The Archive of Uncertainty
Social theory surrounding the ever-increasing control attained by governments, city councils and private companies has created an atmosphere of pessimism for the future of our cities. The correlation between the theory of the city and the theory of capitalism is the fear of failure. This fear is what dictates public policy in the age of the consumer, setting out rigid opinions about what should and should not be displayed in the city’s public matrix.
The structured attempt to control the chaos of the city creates residual and ambiguous land within the edges of its boundaries. And whether the land presents itself as derelict sites, or unkempt border areas, these spaces of uncertainty provide the modern citizen a perspective outside the commodified, controlled, and privatised ‘open’ urban spaces.

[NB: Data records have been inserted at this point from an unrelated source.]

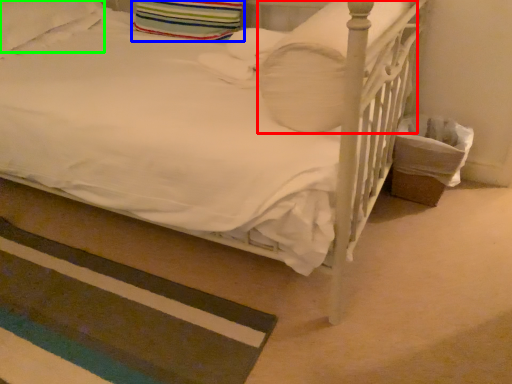
Question: Which object is the farthest from pillow (highlighted by a red box)? Choose among these: pillow (highlighted by a blue box) or pillow (highlighted by a green box).

Choices:
 (A) pillow
 (B) pillow

Answer: (B)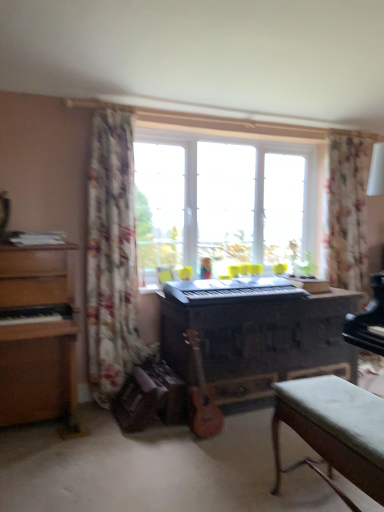
Identify the location of blank space situated above green fabric bench at lower right (from a real-world perspective). (342, 401).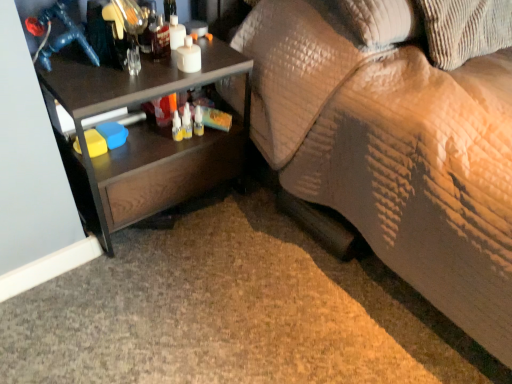
What do you see at coordinates (394, 153) in the screenshot? The image size is (512, 384). I see `textured beige couch at lower right` at bounding box center [394, 153].

Locate an element on the screen. brown corduroy pillow at upper right is located at coordinates 465,29.

Between dark wood desk at left and brown corduroy pillow at upper right, which one has larger width?

Wider between the two is brown corduroy pillow at upper right.

Is point (141, 57) closer or farther from the camera than point (465, 31)?

Point (141, 57) appears to be closer to the viewer than point (465, 31).

Is dark wood desk at left aimed at brown corduroy pillow at upper right?

No, dark wood desk at left is not facing towards brown corduroy pillow at upper right.

Between dark wood desk at left and textured beige couch at lower right, which one has smaller size?

dark wood desk at left.

Consider the image. How far apart are dark wood desk at left and textured beige couch at lower right?

39.70 centimeters.

From a real-world perspective, between dark wood desk at left and textured beige couch at lower right, who is vertically lower?

In real-world perspective, dark wood desk at left is lower.

Considering the positions of objects dark wood desk at left and textured beige couch at lower right in the image provided, who is behind, dark wood desk at left or textured beige couch at lower right?

dark wood desk at left is behind.

Which object is wider, textured beige couch at lower right or brown corduroy pillow at upper right?

textured beige couch at lower right.

Considering the relative positions of textured beige couch at lower right and brown corduroy pillow at upper right in the image provided, is textured beige couch at lower right to the left of brown corduroy pillow at upper right from the viewer's perspective?

No, textured beige couch at lower right is not to the left of brown corduroy pillow at upper right.

From a real-world perspective, which is physically above, textured beige couch at lower right or brown corduroy pillow at upper right?

From a 3D spatial view, brown corduroy pillow at upper right is above.

Is brown corduroy pillow at upper right not within textured beige couch at lower right?

Actually, brown corduroy pillow at upper right is within textured beige couch at lower right.

Is brown corduroy pillow at upper right positioned with its back to textured beige couch at lower right?

Yes, textured beige couch at lower right is at the back of brown corduroy pillow at upper right.

From the image's perspective, relative to textured beige couch at lower right, is brown corduroy pillow at upper right above or below?

From the image's perspective, brown corduroy pillow at upper right appears above textured beige couch at lower right.

Would you say brown corduroy pillow at upper right is to the left or to the right of dark wood desk at left in the picture?

From the image, it's evident that brown corduroy pillow at upper right is to the right of dark wood desk at left.

Is brown corduroy pillow at upper right not near dark wood desk at left?

No, brown corduroy pillow at upper right is in close proximity to dark wood desk at left.

Can you tell me how much brown corduroy pillow at upper right and dark wood desk at left differ in facing direction?

The angle between the facing direction of brown corduroy pillow at upper right and the facing direction of dark wood desk at left is 2.4 degrees.

How distant is brown corduroy pillow at upper right from dark wood desk at left?

brown corduroy pillow at upper right is 31.79 inches from dark wood desk at left.

Is textured beige couch at lower right outside of dark wood desk at left?

Yes.

Is textured beige couch at lower right bigger than dark wood desk at left?

Yes.

Is textured beige couch at lower right next to dark wood desk at left?

No, textured beige couch at lower right is not in contact with dark wood desk at left.

Measure the distance between textured beige couch at lower right and dark wood desk at left.

The distance of textured beige couch at lower right from dark wood desk at left is 15.63 inches.

Locate an element on the screen. This screenshot has height=384, width=512. pillow above the dark wood desk at left (from a real-world perspective) is located at coordinates (465, 29).

This screenshot has height=384, width=512. What are the coordinates of `studio couch that is on the right side of dark wood desk at left` in the screenshot? It's located at (394, 153).

From the image, which object appears to be nearer to textured beige couch at lower right, dark wood desk at left or brown corduroy pillow at upper right?

brown corduroy pillow at upper right lies closer to textured beige couch at lower right than the other object.

Based on their spatial positions, is brown corduroy pillow at upper right or dark wood desk at left further from textured beige couch at lower right?

dark wood desk at left.

Consider the image. When comparing their distances from dark wood desk at left, does brown corduroy pillow at upper right or textured beige couch at lower right seem further?

brown corduroy pillow at upper right.

Considering their positions, is textured beige couch at lower right positioned further to brown corduroy pillow at upper right than dark wood desk at left?

Based on the image, dark wood desk at left appears to be further to brown corduroy pillow at upper right.

Estimate the real-world distances between objects in this image. Which object is closer to brown corduroy pillow at upper right, dark wood desk at left or textured beige couch at lower right?

Among the two, textured beige couch at lower right is located nearer to brown corduroy pillow at upper right.

Based on their spatial positions, is textured beige couch at lower right or brown corduroy pillow at upper right further from dark wood desk at left?

brown corduroy pillow at upper right is positioned further to the anchor dark wood desk at left.

Where is `pillow between dark wood desk at left and textured beige couch at lower right`? Image resolution: width=512 pixels, height=384 pixels. pillow between dark wood desk at left and textured beige couch at lower right is located at coordinates (465, 29).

Creating potential outlets for unexpected or spontaneous encounters, informal events, and alterative activities, where people can cross back and forth between the known and the unknown.

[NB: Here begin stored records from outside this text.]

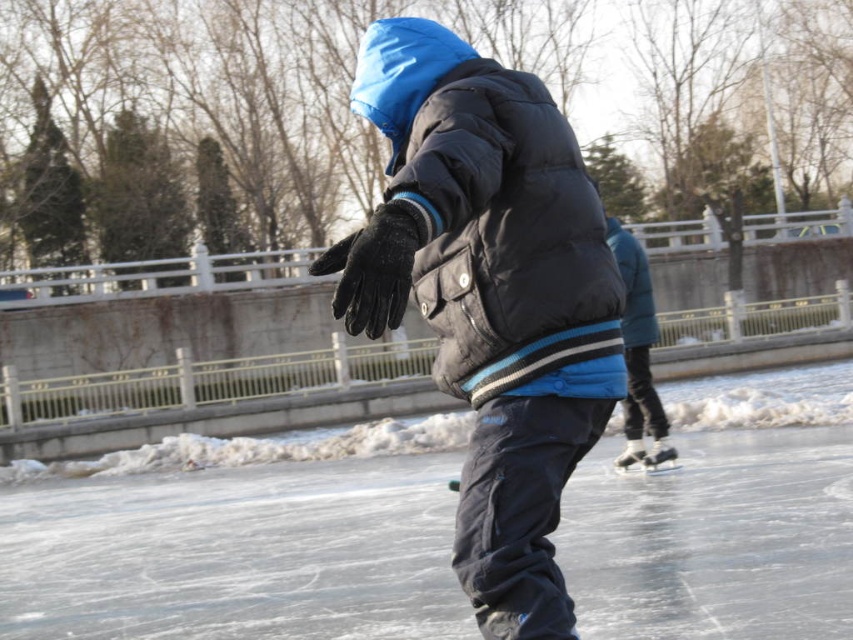
Is point (570, 349) farther from viewer compared to point (450, 301)?

No, it is in front of (450, 301).

Is matte black jacket at center shorter than black puffy jacket at center?

Incorrect, matte black jacket at center's height does not fall short of black puffy jacket at center's.

Does point (558, 385) lie in front of point (532, 250)?

Yes, it is.

You are a GUI agent. You are given a task and a screenshot of the screen. Output one action in this format:
    pyautogui.click(x=<x>, y=<y>)
    Task: Click on the matte black jacket at center
    This screenshot has width=853, height=640.
    Given the screenshot: What is the action you would take?
    pyautogui.click(x=489, y=296)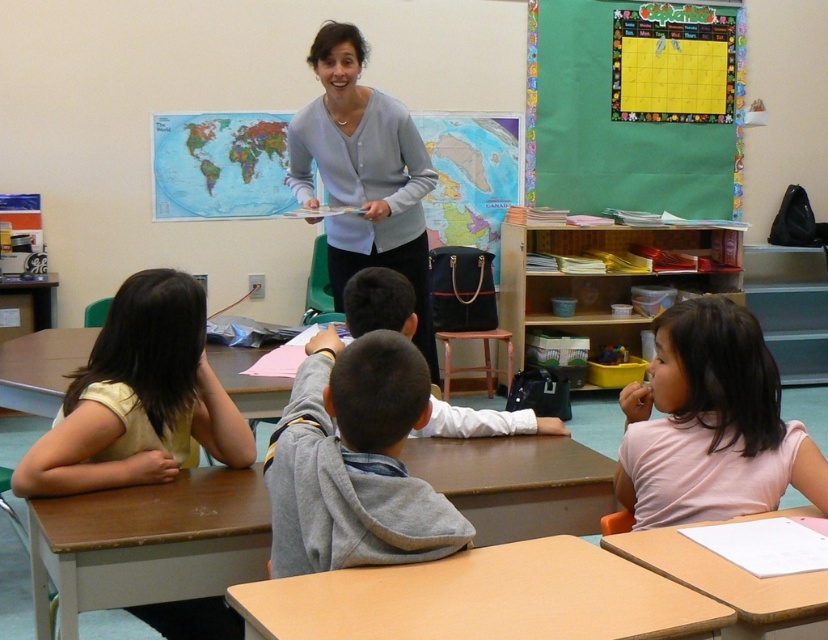
You are a student in the classroom and need to place a textbook on the light brown wooden table at center. However, you notice the white cotton shirt at center might be in the way. Can you place the textbook on the table without moving the shirt?

The light brown wooden table at center is shorter than the white cotton shirt at center. Since the table is shorter, the shirt might be blocking access to the table, making it difficult to place the textbook without moving the shirt.

You are a student sitting in the classroom and want to point out a location on the world map. If you have to choose between pointing at point [283,515] and point [696,516], which one would require you to reach closer to your desk?

Point [283,515] is closer to the viewer than point [696,516], so pointing at point [283,515] would require reaching closer to your desk.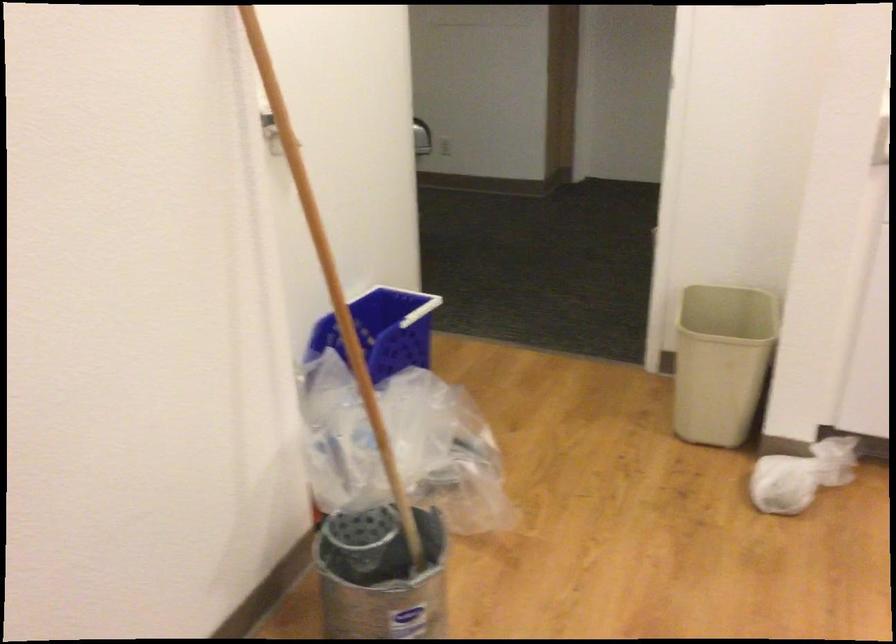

However, a dualism exists between the spaces of uncertainty and certainty in the city, with certainty existing as anthropological place. Anthropological place has at least three characteristics in common, they want to be – people want them to be – places of identity, of relations and of history. An archive is a public institution whose main source of information is derived from those three characteristics. However, these institutions possess systems of control, steeped in bureaucracy, which makes it impossible to navigate the knowledge they possess. Despondency and fear set in.
My response to the ethical city is questioning who controls the information within its boundaries, utilising the themes of uncertainty to imagine the antithesis of an archive. The thesis explores how a building, which has the capacity to archive everything, manifests itself within the context of Brussels.